What he is wrong to do―and my summary of the opinion under-emphasizes the extent to which Justice Blanchard does it―is to insist on how useful and important the gun registry data are for Québec. Justice Blanchard quotes copiously the passages of the Supreme Court’s Reference re Firearms Act (Can.), 2000 SCC 31, [2000] 1 S.C.R. 783 that describe the importance of firearms registration, stressing that this is a legal conclusion that is binding on him. It is, but―as he recognizes―Parliament remains free to conclude that registration is not, after all, a good idea, or that it is a violation of gun owners’ rights. The courts must accept that conclusion as a given. The Supreme Court’s musings on the importance of registration serve only to show that a federal registry is, or rather was, and would be, constitutional, so they are not particularly relevant to the issue of the destruction of the data, which was the only one Justice Blanchard faced.

Justice Blanchard is also wrong, in my view, to emphasize just how badly Québec wants and needs the gun registry data to set up a registry of its own. It is somewhat misleading to say that the federal government’s destruction of the gun-registry data prevents Québec from creating a registry of its own. It merely makes this much more expensive, which is not the same thing.  That Québec wants the existing data is of course important; there would be no litigation otherwise. Nonetheless, the convenience for Québec to get the data and the expense to which it would be put if it decided to create a gun registry from scratch are of no consequence for the outcome of the legal dispute. That someone wants something badly does not give him a right to it. Indeed, I think that Justice Blanchard’s emphasis on these things makes his decision appear improperly political, in the sense of advancing his preferred policy outcomes.

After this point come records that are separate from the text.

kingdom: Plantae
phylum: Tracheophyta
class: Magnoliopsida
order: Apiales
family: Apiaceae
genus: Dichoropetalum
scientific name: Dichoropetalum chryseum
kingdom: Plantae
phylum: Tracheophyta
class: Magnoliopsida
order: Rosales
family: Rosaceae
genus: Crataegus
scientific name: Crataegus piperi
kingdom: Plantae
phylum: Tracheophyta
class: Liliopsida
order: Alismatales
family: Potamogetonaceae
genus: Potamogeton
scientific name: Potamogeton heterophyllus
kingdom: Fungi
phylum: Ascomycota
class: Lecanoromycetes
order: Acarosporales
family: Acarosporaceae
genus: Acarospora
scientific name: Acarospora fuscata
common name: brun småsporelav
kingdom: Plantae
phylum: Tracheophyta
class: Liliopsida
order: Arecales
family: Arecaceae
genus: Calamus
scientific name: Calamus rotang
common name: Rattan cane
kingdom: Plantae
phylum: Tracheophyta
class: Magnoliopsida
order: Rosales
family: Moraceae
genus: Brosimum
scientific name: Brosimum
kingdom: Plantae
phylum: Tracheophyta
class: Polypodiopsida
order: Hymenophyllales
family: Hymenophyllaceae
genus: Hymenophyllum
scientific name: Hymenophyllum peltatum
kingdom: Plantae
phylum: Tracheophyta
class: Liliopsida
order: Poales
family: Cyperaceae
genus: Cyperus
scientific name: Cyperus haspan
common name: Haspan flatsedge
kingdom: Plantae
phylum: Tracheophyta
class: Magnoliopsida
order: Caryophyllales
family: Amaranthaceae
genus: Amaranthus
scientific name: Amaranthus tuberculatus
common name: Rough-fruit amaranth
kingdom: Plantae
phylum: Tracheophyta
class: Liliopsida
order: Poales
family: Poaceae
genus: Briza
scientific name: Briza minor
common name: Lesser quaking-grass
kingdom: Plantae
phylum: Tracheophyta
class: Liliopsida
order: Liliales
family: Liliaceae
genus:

That is too bad, because there is, I believe, a solid and purely legal argument to support his conclusion. It is that, as he observes, the gun-registry data that concerns Québec belongs to the province as well as to the federal government. Québec contributed to the registry, and incurred substantial expenses in doing so; like a partner in a joint venture, it should, in the absence of a stipulation to the contrary, be entitled to its proceeds. Whether we call this right ownership or perhaps something like a constructive trust probably does not matter much. The point is simply that Québec has a claim on, an entitlement to the fruit of its own labour.

If the federal government had created the gun registry on its own, without provincial participation, and then decided to scrap it and destroy the data it contained, I don’t think Québec could have claimed the data for itself. It would have had no title to it. But the registry was a common effort, the fruit of an exercise in co-operative federalism, and it would be improper and unjust to say that one of the co-operating parties was, all along, at the mercy of the other’s decision to destroy what they had been working on. (In the same way, I think it would be unjust for one of two co-authors to burn the manuscript of their work without asking the other, although it not unjust for him to withdraw from the collaboration.) Justice Blanchard is, ultimately, right to conclude that the law does not countenance this injustice.